Il y a une urgence absolue à légiférer en matière de droit à l'image des enfants. Quelques chiffres déjà cités le confirment : en moyenne, un enfant apparaît sur 1 300 photographies publiées en ligne avant d'avoir atteint l'âge de 13 ans ; 50 % des photos qui s'échangent sur les sites pédopornographiques ont d'abord été publiées par les parents ; 43 % des parents publient en ligne des photos de leur enfant ; sur les sites pornographiques, les recherches les plus fréquentes portent sur ces photos ; 40 % des adolescents considèrent que leurs parents les exposent exagérément sur les réseaux sociaux.
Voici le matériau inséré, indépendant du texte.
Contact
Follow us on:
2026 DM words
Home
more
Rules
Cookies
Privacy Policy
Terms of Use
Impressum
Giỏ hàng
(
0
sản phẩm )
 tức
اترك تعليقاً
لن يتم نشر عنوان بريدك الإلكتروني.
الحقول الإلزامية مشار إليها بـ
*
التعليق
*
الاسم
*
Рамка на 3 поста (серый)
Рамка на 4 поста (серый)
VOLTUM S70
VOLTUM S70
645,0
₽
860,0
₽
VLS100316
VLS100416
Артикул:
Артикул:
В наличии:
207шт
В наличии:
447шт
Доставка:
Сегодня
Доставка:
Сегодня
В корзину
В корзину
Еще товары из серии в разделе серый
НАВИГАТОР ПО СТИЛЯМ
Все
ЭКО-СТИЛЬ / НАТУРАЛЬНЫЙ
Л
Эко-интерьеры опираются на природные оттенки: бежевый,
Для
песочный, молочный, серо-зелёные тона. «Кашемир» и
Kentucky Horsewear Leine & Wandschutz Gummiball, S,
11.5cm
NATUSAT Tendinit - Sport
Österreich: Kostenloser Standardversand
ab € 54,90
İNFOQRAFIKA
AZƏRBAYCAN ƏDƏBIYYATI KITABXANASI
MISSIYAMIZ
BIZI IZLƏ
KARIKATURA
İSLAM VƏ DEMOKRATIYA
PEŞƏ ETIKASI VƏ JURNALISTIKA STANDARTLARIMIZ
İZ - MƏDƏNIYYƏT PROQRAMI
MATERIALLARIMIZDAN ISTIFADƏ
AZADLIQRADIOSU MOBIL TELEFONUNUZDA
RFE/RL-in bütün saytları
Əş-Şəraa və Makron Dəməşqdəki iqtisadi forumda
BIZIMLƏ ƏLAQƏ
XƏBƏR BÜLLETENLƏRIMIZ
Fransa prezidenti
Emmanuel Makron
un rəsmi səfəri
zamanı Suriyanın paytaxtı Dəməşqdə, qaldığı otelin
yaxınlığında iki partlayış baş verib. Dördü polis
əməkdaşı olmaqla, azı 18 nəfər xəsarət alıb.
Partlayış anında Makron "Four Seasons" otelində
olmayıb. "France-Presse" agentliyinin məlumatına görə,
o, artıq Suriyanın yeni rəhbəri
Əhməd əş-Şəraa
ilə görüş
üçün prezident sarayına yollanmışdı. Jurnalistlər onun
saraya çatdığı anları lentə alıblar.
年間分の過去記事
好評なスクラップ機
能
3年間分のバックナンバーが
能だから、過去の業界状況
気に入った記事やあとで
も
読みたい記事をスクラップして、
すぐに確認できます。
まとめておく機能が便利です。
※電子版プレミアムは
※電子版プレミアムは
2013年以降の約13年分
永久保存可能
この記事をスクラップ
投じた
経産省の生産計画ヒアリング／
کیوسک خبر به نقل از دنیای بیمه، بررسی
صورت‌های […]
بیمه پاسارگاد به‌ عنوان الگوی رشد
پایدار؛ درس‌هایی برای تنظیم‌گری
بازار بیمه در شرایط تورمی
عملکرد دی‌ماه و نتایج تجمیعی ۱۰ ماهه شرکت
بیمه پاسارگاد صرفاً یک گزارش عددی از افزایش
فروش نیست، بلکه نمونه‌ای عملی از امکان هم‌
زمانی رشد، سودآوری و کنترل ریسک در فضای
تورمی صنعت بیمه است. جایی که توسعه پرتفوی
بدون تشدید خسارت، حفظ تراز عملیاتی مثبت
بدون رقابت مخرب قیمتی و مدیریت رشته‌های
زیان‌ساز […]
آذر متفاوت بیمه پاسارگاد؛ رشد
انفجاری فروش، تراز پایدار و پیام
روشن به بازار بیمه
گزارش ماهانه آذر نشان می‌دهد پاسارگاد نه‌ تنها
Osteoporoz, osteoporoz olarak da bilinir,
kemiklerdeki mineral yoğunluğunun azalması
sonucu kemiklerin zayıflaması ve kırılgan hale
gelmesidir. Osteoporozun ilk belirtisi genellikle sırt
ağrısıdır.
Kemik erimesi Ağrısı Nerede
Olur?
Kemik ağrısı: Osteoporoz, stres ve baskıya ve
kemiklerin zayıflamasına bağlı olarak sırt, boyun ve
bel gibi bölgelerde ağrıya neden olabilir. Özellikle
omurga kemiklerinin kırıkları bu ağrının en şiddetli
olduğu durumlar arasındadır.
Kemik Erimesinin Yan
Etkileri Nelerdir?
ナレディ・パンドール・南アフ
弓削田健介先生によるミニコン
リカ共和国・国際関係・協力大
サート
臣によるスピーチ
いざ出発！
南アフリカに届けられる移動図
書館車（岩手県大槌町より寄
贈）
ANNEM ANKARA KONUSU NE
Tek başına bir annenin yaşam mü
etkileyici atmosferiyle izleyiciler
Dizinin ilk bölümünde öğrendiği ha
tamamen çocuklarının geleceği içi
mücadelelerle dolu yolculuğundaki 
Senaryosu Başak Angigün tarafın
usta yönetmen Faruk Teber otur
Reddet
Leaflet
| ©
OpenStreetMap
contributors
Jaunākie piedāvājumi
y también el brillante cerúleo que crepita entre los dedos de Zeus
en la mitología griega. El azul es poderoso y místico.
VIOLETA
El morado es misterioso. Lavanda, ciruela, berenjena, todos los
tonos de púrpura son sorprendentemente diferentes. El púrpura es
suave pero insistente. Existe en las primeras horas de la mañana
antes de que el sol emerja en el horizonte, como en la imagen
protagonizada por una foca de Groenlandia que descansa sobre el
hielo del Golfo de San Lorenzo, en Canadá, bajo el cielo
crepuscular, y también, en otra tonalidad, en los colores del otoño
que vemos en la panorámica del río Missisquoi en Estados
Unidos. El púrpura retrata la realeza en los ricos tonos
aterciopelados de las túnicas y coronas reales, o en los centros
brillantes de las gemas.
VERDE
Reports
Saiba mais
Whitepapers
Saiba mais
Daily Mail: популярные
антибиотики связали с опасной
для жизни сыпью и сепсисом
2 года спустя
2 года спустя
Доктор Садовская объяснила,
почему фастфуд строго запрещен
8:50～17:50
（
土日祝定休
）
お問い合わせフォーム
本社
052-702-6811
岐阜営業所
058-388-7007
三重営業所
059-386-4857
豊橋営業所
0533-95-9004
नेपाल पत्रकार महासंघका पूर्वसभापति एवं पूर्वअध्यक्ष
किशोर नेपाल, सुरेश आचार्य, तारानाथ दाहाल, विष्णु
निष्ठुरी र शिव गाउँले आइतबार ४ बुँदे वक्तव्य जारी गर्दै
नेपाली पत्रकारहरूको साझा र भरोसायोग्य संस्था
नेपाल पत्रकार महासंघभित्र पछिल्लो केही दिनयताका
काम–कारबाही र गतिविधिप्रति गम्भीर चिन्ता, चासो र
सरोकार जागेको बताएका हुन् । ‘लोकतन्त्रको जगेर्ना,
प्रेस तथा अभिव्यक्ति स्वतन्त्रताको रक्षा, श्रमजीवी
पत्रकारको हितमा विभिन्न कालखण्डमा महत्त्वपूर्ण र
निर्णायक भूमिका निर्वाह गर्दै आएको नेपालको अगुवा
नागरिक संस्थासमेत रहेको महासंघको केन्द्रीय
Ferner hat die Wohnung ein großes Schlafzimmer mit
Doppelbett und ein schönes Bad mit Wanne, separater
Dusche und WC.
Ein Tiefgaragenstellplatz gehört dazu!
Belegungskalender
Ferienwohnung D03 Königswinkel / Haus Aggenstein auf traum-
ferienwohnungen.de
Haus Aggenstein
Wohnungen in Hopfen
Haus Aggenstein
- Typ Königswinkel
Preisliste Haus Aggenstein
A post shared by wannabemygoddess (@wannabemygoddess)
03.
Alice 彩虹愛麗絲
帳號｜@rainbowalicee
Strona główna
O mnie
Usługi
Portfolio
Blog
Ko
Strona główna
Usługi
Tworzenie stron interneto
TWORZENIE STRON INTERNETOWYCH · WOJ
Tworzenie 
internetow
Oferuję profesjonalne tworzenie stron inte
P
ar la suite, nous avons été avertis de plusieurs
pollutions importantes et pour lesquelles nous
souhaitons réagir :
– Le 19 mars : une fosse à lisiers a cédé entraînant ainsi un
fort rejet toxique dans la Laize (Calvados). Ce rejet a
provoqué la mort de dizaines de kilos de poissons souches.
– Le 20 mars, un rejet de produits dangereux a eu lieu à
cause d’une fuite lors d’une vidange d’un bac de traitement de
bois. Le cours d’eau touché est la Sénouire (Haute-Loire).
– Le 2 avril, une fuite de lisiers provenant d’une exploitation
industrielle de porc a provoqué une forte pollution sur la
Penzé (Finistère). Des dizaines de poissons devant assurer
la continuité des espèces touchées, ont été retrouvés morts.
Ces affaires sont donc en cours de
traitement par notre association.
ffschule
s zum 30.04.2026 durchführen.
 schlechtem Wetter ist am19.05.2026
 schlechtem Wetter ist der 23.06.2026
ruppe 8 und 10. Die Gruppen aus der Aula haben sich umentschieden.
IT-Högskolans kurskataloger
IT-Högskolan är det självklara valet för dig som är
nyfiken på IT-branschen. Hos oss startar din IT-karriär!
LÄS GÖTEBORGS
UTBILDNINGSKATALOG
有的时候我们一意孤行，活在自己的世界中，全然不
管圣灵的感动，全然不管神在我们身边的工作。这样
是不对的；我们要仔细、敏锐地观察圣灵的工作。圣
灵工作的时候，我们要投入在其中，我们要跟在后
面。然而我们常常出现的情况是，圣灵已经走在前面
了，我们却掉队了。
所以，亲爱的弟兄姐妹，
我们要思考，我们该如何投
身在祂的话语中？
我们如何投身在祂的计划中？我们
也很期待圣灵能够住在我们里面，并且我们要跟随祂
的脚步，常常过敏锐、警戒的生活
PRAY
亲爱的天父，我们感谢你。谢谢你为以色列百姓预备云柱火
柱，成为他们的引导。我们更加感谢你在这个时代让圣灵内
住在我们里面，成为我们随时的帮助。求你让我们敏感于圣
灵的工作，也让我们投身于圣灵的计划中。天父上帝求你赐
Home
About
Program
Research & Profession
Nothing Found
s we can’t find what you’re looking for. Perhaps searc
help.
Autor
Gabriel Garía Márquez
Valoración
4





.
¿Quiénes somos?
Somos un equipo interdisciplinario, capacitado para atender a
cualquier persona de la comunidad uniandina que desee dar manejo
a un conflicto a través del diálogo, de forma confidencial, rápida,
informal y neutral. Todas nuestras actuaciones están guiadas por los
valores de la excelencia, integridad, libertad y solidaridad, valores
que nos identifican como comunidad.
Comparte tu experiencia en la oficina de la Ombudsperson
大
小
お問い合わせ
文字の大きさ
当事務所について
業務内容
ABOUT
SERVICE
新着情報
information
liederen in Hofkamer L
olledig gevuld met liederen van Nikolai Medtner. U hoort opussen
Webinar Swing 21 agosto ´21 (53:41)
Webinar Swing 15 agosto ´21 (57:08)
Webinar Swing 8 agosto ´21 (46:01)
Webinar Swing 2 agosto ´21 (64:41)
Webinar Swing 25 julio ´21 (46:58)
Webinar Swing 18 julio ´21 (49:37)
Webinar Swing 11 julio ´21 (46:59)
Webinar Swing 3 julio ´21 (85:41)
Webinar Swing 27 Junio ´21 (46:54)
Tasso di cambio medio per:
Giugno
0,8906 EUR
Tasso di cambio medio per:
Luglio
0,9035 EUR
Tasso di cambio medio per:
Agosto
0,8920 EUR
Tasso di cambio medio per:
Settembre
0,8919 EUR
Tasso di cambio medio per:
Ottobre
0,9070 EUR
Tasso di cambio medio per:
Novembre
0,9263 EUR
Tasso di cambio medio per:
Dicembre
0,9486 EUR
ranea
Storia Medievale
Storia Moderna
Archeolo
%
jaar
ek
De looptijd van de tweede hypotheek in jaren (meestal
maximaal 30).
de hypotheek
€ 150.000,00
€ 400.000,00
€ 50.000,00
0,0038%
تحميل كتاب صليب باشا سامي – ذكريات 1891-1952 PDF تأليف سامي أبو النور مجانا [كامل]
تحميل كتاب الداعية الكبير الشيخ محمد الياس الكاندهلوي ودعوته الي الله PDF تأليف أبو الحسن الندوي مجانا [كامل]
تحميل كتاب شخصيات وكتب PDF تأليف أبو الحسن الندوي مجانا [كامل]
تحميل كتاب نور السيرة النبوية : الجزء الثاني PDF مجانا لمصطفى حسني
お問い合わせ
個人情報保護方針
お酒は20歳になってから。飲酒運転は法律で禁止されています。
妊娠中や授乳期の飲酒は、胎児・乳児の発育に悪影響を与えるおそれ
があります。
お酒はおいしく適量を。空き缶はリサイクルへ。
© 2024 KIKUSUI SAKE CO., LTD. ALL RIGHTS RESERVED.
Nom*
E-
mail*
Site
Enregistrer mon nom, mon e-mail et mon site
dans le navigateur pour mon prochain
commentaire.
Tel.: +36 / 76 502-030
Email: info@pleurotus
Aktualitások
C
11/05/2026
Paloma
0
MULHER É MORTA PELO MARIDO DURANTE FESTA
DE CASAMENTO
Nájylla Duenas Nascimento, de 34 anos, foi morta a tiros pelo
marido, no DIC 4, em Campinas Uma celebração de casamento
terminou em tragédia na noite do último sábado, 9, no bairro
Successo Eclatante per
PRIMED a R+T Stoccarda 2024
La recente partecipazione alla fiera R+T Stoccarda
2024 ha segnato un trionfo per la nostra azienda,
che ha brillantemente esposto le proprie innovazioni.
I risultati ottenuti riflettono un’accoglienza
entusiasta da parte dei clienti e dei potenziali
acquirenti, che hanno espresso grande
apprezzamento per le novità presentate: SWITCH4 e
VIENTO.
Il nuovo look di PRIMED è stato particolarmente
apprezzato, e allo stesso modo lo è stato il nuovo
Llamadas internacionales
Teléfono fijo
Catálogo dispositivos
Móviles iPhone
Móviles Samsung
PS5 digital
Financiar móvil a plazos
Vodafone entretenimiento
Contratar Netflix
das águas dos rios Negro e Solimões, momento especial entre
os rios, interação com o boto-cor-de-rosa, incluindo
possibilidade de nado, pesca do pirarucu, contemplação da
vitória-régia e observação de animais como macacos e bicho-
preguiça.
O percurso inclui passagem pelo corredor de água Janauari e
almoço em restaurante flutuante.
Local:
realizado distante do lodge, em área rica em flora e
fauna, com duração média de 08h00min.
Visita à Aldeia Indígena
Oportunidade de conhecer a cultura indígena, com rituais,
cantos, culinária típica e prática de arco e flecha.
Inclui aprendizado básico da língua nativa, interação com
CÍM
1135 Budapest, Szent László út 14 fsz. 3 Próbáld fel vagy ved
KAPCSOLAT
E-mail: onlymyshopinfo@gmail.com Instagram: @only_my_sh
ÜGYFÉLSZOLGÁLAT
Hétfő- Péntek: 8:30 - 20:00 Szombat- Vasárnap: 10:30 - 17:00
En effet, une simple photo peut entraîner bien des effets néfastes, comme leur partage ou leur utilisation par des personnes très mal intentionnées, mais aussi des faits de harcèlement ou des courses aux likes. Les adolescents branchés sur leur smartphone plus de cinq heures par jour ont ainsi 66 % de chances supplémentaires de souffrir de symptômes suicidaires que ceux qui ne consacrent qu'une heure par jour aux écrans.
Les réseaux sociaux sont à la source de nombreuses conséquences néfastes et, rappelons-le, les propriétaires de ces plateformes n'ont absolument aucun intérêt à davantage les réguler. Les utilisations frauduleuses d'images ou sans le consentement des personnes concernées ou encore le harcèlement génèrent des clics, les clics des publicités, et les publicités de l'argent. Le visage d'un enfant ou encore une photo de lui sur une plage nourrit une mécanique implacable de cash et de non-respect de la dignité.
La présente proposition de loi affirme que les enfants ne sont pas des sous-citoyens et qu'ils ont des droits, notamment à la vie privée, et permet de renforcer le respect de ces droits. Pour cette raison, le groupe Écologiste soutiendra ce texte.
À cet égard, nous nous réjouissons que le texte qui nous est soumis ait retenu la version de l'article 5 que mon collègue Jérémie Iordanoff avait suggérée et qui a été adoptée. Les dispositions prévues à cet article renforcent les prérogatives de la Cnil pour pleinement garantir le respect de la vie privée des enfants, ce qui, je le répète, nous semble particulièrement important. Nous espérons que vous aurez la sagesse de conserver cet article en l'état et que vous donnerez à la Cnil les moyens de mener des contrôles. Ici réside en effet la question principale, car s'il convient de légiférer, encore faut-il ensuite que les services chargés d'assurer la sécurité des enfants disposent de suffisamment de personnels et de matériels et bénéficient de formations pour être efficaces.
Enfin, je rappelle que la santé mentale des 16-25 ans se dégrade dans des proportions inédites. Les pensées suicidaires, les tentatives de suicide et les suicides sont deux fois plus fréquents qu'avant la crise du covid. Les jeunes se livrent parfois une guerre de réputation sans merci sur les réseaux sociaux, laquelle contribue à dégrader la santé de nos enfants.
Face au fléau que je viens de décrire, cette proposition de loi représente une première étape, mais elle ne dépassera pas le stade des intentions si elle ne s'accompagne pas d'actions de prévention, de formation, de détection, ainsi que de recrutements pour lutter contre les mauvaises utilisations des images et des vidéos diffusées par les parents, les proches, les encadrants et les enfants eux-mêmes. Incontestablement, nos enfants valent davantage que des clics.